Thinking how I love this pub --I'm sitting at table adjacent to the bar, back to the fruit-machine, facing down one step to the main bar & door, porch, & street.
Ah, the posts & beams. 'Please Mind Your Head' (--how did kids devise Fleas Love Your Head out of that on the school bus? Fleas out of Please, but Love out of Mind? I think it must have been Please Lower Your head. Of course)…
And here he is : black leather jacket & blue denims, the Bogart face but this time's shorn hair, earring. The Sailor. Steps outside for a fag, parks his pint of Thatcher's cider on the bar. Five minutes, puff & flick away, return, puff restored. Billy Boo takes it all in. "Who shot the deputy?" Sailor humms to the muzak. His foot-tapping's natural, the music's fake. Everything else is real.
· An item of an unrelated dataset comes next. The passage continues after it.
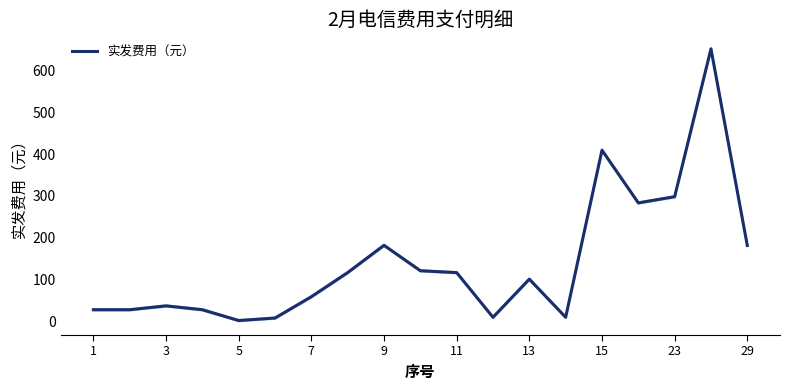

Where is 实发费用（元） nearest to the value 326?

23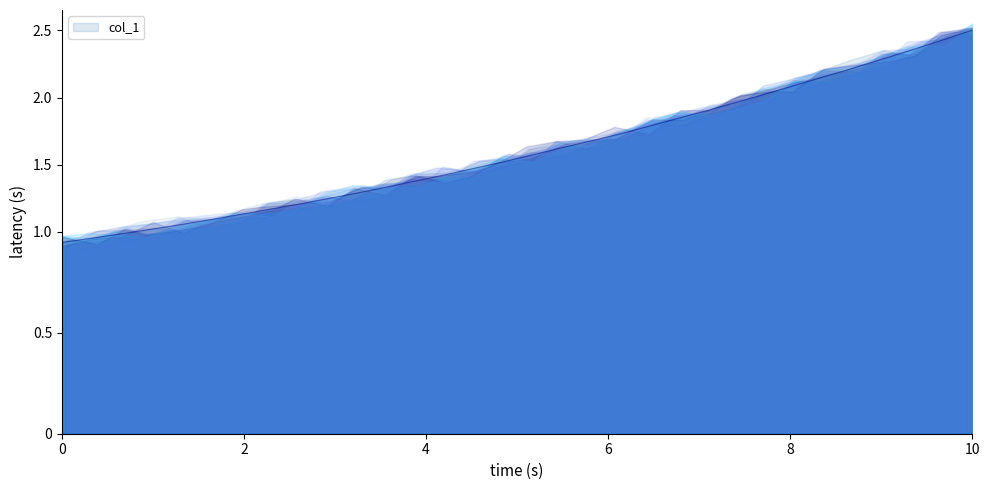

What is the label of the 6th point from the left?

219.0156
Given icy breeze no choice between seafront & Black Dog, but choice made without weather in mind. Honour thy local, if not it'll go the way of all locals. Honour thy local bitter, thy Old Speckled Hen, thy Original Mini Cheddars (biscuits).
Sailor complains about the music, doesn't distinguish between the piped crap & the cartoon of rock'n'roll he mimics to the hilarity of bar-staff. "Doesn't like it but knows all about it!" one says behind his back. He's outside again, second cigarette of the day.